What needs to be done:
Extract each line below that contains the word "pose".

Source data:
Content starts

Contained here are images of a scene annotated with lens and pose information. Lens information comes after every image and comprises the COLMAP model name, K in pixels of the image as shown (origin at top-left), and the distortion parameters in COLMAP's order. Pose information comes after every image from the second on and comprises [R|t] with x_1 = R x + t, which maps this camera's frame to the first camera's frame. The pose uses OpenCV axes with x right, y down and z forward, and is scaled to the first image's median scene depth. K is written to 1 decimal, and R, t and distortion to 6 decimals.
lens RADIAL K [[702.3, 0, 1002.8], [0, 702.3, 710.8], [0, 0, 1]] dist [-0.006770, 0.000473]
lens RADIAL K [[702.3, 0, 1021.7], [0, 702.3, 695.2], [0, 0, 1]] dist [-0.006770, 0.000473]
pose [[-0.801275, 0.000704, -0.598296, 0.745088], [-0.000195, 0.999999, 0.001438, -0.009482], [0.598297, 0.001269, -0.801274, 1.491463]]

Content ends

Exercise result:
Contained here are images of a scene annotated with lens and pose information. Lens information comes after every image and comprises the COLMAP model name, K in pixels of the image as shown (origin at top-left), and the distortion parameters in COLMAP's order. Pose information comes after every image from the second on and comprises [R|t] with x_1 = R x + t, which maps this camera's frame to the first camera's frame. The pose uses OpenCV axes with x right, y down and z forward, and is scaled to the first image's median scene depth. K is written to 1 decimal, and R, t and distortion to 6 decimals.
pose [[-0.801275, 0.000704, -0.598296, 0.745088], [-0.000195, 0.999999, 0.001438, -0.009482], [0.598297, 0.001269, -0.801274, 1.491463]]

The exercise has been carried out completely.